> _WHAT THIS TASK INVOLVES_
Please give again, exactly and in full, each line from the one holding "right hip: (143, 94)" to the end of the listing.

> _RECORDS TO USE_
☆ ☆ ☆ ☆ ☆ ☆ ☆

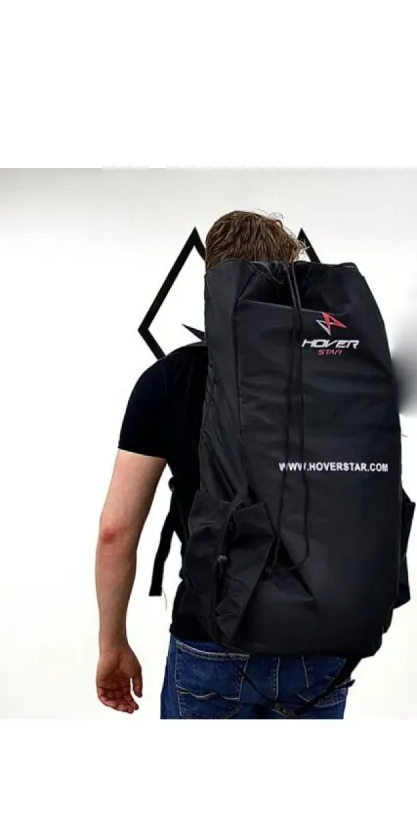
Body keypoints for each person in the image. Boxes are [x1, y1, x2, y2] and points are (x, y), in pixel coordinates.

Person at [95, 210, 353, 719]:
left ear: (212, 281)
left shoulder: (168, 380)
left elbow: (115, 531)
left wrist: (112, 643)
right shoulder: (337, 371)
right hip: (319, 642)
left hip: (211, 636)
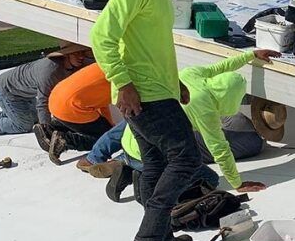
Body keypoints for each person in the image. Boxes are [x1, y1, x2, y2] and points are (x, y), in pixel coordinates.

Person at [90, 0, 205, 241]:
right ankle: (147, 240)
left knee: (155, 163)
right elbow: (102, 35)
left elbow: (150, 44)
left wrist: (176, 83)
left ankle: (160, 235)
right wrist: (122, 83)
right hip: (143, 94)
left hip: (157, 90)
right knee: (186, 159)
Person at [107, 50, 279, 203]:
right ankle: (144, 181)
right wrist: (237, 183)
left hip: (132, 139)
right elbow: (220, 149)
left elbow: (222, 66)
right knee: (209, 179)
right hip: (149, 158)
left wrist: (250, 55)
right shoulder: (207, 111)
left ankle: (127, 168)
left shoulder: (193, 74)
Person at [0, 44, 92, 138]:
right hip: (8, 91)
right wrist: (46, 130)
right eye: (76, 53)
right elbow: (43, 102)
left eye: (83, 53)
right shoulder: (50, 71)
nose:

☆ ☆ ☆ ☆ ☆ ☆ ☆

> _EXERCISE OUTPUT_
right hip: (143, 94)
left hip: (157, 90)
right knee: (186, 159)
Person at [107, 50, 279, 203]:
right ankle: (144, 181)
right wrist: (237, 183)
left hip: (132, 139)
right elbow: (220, 149)
left elbow: (222, 66)
right knee: (209, 179)
right hip: (149, 158)
left wrist: (250, 55)
right shoulder: (207, 111)
left ankle: (127, 168)
left shoulder: (193, 74)
Person at [0, 44, 92, 138]:
right hip: (8, 91)
right wrist: (46, 130)
right eye: (76, 53)
right elbow: (43, 102)
left eye: (83, 53)
right shoulder: (50, 71)
nose:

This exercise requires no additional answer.